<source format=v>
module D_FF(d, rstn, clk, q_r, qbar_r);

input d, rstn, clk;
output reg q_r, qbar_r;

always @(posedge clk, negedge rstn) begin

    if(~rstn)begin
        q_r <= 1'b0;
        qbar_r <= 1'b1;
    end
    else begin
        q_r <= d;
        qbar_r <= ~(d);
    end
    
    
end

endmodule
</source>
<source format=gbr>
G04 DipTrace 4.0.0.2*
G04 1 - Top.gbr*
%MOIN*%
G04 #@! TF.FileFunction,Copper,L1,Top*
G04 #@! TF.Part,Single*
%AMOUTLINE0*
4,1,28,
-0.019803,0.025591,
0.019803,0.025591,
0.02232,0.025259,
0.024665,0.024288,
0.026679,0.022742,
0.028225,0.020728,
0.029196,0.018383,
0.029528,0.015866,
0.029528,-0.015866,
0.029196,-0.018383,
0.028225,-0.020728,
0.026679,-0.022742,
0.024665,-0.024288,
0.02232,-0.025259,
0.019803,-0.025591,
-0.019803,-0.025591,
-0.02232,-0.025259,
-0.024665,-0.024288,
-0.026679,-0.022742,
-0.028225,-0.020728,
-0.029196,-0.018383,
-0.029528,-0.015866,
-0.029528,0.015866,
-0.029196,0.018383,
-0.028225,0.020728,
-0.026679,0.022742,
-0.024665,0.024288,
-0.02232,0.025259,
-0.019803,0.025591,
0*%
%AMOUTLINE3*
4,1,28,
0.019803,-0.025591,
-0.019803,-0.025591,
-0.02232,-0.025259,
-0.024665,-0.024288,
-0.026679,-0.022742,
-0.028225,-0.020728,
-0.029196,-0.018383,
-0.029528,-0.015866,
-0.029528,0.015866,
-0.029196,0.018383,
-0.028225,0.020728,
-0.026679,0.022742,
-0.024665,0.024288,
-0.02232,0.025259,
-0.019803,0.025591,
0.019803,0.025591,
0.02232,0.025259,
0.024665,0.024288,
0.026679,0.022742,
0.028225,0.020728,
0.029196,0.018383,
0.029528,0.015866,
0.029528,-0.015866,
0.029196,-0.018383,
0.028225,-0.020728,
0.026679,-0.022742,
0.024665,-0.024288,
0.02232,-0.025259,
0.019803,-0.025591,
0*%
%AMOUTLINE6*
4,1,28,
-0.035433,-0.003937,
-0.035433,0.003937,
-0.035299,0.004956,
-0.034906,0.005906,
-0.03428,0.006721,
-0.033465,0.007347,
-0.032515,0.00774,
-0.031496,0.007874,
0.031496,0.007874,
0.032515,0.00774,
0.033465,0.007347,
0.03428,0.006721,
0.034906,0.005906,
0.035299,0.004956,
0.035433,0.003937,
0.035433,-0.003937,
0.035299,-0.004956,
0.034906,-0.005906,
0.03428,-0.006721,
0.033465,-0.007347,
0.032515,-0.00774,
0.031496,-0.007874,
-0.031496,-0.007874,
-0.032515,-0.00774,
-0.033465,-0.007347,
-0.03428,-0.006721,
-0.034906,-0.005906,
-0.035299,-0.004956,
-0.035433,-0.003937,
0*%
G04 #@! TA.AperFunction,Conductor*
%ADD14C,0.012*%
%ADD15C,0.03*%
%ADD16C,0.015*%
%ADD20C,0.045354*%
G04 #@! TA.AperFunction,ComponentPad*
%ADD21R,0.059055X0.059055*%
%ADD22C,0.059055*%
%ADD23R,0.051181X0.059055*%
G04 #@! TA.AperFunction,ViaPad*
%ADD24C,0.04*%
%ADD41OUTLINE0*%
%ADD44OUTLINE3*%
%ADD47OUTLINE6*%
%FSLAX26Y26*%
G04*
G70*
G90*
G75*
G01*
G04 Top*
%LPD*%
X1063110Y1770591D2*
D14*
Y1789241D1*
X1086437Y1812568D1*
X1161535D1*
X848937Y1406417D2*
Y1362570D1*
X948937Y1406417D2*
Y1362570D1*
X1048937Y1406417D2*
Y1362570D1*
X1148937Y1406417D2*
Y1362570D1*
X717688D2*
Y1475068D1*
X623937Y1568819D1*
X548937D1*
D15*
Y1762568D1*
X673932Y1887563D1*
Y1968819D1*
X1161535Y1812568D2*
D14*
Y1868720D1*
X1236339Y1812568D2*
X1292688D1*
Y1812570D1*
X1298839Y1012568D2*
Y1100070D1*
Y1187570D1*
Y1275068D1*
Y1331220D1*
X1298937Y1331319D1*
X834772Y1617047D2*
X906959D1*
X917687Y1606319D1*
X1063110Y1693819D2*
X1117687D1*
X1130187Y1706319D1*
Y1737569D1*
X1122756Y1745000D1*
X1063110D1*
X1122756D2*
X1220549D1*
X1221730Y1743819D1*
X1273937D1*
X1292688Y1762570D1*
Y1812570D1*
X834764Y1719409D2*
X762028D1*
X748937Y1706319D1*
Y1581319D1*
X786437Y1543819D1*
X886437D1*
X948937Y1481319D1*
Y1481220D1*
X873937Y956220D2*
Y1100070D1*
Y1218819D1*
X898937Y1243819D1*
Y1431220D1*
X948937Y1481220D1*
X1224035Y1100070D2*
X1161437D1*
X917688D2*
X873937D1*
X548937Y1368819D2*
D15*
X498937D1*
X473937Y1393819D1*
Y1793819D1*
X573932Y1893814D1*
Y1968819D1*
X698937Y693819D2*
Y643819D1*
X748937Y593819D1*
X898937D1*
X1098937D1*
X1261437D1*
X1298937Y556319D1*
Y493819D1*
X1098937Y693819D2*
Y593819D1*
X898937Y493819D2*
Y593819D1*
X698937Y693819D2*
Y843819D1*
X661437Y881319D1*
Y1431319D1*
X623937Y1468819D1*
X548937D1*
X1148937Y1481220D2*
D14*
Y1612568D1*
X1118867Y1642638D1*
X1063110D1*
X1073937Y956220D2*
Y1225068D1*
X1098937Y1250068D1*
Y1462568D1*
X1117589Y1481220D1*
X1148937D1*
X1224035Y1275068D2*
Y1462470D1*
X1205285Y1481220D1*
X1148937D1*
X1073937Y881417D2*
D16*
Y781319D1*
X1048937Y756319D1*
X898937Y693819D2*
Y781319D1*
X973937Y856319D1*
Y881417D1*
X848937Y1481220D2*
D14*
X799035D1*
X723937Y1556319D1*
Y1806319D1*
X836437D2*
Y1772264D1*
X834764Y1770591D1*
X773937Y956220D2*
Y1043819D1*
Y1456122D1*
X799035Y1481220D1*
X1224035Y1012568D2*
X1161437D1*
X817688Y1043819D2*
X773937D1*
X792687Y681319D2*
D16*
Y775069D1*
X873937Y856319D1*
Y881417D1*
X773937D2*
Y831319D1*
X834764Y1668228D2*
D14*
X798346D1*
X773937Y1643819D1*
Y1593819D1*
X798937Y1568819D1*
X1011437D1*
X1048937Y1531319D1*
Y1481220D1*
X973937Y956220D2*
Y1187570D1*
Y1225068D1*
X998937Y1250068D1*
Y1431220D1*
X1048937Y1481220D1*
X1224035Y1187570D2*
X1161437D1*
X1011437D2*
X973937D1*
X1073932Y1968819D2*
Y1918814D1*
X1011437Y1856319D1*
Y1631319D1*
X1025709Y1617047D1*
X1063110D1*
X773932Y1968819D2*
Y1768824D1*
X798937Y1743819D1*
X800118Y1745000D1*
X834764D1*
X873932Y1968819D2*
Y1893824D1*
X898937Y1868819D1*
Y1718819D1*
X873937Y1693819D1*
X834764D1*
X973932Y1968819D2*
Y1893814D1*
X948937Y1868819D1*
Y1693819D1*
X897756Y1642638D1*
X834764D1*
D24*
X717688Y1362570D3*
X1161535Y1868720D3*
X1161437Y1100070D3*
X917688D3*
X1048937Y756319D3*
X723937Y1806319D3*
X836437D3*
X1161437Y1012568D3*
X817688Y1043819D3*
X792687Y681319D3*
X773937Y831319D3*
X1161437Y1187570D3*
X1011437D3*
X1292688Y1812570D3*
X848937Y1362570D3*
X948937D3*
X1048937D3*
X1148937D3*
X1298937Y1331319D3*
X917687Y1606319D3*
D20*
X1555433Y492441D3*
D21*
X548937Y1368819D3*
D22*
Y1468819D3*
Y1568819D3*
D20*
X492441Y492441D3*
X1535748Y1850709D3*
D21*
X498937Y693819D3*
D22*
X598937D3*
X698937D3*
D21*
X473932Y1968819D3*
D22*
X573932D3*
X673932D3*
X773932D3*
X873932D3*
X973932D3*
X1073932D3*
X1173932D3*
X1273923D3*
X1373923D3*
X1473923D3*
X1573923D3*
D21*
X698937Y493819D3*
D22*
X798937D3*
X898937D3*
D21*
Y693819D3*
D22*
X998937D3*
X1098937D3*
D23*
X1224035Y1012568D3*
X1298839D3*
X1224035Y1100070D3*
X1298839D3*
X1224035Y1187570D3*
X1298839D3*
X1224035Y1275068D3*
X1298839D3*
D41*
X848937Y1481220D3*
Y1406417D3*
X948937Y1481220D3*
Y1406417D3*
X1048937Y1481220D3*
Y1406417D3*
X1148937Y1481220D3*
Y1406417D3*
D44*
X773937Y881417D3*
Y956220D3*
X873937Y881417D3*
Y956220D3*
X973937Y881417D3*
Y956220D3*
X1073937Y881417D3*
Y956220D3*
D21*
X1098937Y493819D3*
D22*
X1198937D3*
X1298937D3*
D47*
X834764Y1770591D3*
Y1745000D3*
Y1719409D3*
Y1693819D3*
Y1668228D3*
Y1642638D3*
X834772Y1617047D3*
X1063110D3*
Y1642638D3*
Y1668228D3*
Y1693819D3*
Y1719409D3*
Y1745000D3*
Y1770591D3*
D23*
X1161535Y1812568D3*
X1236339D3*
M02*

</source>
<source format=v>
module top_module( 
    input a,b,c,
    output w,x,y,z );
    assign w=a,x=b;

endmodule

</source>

--

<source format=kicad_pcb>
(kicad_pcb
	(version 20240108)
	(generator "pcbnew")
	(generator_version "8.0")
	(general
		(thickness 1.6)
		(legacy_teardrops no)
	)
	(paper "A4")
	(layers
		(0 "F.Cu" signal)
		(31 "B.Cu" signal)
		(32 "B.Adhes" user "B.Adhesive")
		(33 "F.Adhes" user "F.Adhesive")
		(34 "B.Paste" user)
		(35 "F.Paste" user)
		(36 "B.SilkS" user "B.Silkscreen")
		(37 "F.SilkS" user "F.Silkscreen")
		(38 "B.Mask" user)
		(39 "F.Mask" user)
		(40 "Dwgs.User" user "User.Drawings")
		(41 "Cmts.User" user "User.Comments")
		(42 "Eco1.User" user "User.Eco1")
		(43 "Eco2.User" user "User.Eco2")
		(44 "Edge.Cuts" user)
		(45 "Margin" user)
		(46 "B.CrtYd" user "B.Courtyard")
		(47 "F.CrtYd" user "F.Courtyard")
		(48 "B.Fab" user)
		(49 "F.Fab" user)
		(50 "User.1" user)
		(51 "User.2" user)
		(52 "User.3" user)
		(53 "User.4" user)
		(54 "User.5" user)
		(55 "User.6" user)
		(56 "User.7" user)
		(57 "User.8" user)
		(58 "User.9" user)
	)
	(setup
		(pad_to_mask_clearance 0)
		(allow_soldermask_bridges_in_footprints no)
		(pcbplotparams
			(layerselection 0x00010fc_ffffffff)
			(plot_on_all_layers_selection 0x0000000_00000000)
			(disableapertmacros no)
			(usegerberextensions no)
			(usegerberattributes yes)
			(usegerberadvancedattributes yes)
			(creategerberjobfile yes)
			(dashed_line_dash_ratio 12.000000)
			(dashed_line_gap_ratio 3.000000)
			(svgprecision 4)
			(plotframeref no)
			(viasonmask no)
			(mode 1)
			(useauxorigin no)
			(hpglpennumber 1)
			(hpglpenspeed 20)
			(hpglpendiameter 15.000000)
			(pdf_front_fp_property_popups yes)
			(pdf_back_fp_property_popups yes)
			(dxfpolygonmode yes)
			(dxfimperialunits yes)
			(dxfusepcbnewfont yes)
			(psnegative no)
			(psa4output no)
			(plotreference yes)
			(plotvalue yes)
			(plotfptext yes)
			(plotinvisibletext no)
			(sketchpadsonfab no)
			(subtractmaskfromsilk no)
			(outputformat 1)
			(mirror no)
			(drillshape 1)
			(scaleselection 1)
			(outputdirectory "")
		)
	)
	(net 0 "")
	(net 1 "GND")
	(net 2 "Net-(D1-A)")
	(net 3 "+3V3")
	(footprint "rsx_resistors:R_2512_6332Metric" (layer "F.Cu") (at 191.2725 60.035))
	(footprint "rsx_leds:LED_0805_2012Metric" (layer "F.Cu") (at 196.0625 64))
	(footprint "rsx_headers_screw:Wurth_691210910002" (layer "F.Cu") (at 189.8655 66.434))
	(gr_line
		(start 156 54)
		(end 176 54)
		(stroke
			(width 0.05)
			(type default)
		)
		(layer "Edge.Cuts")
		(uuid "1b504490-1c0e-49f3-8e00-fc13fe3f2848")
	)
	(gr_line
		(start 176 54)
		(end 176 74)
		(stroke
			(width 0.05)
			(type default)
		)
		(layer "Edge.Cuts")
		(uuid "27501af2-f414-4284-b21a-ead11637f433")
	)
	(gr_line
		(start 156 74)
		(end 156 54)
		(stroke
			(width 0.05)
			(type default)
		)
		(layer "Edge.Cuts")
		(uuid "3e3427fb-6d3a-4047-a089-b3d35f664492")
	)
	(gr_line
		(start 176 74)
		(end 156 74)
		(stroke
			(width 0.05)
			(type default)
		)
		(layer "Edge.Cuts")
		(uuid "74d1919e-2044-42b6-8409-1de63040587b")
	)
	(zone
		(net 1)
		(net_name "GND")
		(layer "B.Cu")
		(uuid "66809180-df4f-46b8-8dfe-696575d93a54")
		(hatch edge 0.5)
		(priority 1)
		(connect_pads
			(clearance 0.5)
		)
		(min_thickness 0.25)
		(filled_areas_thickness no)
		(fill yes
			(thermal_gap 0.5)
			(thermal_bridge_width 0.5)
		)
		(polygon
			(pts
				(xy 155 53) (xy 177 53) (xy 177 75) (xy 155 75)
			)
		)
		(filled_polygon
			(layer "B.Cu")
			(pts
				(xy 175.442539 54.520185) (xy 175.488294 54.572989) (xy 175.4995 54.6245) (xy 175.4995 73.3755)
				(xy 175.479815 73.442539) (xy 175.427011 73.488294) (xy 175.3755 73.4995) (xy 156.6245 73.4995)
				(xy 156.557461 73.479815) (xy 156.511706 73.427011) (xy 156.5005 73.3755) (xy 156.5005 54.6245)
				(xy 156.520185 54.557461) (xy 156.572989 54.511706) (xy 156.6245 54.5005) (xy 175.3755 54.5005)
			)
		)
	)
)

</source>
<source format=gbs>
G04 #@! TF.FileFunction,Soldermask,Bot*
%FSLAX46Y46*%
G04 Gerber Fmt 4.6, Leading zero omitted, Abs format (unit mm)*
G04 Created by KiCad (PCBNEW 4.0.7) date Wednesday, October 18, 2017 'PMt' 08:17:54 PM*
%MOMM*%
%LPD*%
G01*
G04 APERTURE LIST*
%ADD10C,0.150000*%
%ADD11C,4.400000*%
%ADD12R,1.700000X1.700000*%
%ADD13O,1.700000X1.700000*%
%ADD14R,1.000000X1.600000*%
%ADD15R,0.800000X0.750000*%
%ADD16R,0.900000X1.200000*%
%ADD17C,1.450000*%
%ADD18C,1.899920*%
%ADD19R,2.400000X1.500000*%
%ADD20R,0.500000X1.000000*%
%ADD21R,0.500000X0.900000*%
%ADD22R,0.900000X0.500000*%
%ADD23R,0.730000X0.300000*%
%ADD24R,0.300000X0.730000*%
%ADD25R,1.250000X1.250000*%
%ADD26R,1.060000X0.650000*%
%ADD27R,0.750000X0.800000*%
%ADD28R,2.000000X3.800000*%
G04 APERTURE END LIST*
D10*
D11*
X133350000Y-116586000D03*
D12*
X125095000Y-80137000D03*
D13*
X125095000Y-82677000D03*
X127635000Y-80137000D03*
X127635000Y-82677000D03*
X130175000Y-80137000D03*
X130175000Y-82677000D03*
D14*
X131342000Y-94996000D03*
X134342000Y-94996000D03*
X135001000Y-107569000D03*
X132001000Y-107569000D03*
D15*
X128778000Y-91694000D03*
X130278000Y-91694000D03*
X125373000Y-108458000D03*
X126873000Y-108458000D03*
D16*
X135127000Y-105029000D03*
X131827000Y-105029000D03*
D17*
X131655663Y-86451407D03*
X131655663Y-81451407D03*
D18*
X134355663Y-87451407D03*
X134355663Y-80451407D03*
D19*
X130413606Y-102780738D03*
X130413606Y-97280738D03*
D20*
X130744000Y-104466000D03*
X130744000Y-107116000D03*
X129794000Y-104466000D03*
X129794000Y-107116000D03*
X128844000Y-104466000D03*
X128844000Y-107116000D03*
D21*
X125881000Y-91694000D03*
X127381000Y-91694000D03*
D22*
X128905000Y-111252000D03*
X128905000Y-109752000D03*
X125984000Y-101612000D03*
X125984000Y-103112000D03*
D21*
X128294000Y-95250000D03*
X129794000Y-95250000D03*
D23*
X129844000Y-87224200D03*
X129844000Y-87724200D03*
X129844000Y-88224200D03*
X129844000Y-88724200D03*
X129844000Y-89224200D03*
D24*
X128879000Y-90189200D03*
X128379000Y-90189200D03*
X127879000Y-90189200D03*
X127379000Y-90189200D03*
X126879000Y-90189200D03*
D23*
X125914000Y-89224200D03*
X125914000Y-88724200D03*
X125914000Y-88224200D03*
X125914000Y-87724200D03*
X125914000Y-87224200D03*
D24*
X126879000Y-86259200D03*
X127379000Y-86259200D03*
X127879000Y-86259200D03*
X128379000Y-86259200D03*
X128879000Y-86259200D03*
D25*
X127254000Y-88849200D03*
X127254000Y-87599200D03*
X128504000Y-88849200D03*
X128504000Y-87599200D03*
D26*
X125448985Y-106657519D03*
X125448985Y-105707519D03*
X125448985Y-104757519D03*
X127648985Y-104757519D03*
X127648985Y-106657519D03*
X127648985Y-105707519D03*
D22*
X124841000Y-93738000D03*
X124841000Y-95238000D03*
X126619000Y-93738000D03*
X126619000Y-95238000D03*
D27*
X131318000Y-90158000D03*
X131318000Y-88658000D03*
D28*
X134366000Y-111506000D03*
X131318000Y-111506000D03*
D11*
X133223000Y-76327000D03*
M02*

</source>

...

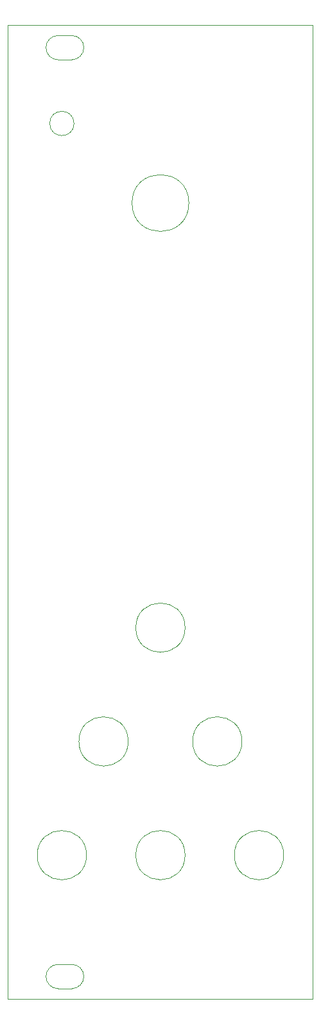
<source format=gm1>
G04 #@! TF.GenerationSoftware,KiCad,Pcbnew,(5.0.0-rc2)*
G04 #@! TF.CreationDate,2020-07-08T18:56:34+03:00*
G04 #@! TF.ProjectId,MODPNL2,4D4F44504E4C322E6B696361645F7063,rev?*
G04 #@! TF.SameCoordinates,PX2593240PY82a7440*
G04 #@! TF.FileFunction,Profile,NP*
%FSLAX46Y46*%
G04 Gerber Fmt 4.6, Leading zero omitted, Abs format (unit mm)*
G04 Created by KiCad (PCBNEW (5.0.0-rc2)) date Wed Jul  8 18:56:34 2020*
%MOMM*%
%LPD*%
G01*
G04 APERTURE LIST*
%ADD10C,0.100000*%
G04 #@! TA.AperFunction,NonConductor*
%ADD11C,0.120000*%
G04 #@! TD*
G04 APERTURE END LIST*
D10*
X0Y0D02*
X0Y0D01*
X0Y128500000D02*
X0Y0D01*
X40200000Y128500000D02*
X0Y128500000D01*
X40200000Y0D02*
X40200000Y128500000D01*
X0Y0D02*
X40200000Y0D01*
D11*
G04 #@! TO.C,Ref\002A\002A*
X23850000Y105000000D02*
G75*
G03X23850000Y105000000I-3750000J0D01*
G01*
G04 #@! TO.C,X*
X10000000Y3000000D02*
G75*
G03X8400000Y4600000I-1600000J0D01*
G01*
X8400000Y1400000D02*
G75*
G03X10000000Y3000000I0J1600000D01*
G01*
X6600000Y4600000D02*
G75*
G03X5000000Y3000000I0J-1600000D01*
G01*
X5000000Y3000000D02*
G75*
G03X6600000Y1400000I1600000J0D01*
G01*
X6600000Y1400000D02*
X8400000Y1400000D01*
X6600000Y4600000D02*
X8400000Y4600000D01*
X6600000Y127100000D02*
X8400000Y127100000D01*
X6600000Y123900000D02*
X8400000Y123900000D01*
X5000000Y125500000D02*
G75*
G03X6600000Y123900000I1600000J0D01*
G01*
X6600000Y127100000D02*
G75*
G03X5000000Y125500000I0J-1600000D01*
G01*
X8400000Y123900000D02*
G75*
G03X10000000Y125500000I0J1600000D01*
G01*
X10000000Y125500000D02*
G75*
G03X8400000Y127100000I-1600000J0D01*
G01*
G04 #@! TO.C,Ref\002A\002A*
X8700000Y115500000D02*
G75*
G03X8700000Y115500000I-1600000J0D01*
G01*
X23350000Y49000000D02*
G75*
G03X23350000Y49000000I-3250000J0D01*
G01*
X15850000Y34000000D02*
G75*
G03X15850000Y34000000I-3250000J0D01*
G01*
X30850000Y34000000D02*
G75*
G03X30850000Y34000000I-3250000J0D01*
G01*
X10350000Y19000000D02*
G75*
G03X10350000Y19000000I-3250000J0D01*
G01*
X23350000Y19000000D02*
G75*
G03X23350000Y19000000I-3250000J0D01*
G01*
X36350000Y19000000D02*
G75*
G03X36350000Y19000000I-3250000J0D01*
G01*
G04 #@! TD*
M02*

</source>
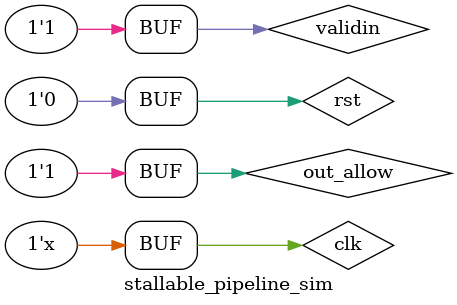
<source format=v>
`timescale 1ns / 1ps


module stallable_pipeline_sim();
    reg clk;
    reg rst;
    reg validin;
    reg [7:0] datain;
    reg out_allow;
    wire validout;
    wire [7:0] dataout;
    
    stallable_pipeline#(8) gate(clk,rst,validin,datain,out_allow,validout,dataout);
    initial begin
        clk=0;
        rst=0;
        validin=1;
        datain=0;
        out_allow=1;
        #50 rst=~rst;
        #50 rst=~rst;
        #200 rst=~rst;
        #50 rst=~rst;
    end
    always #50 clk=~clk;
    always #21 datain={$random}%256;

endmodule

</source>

__Exercise description__. If a line of the records includes the string "Courtyard", copy it out.

__Solution for this problem__.
		(46 "B.CrtYd" user "B.Courtyard")
		(47 "F.CrtYd" user "F.Courtyard")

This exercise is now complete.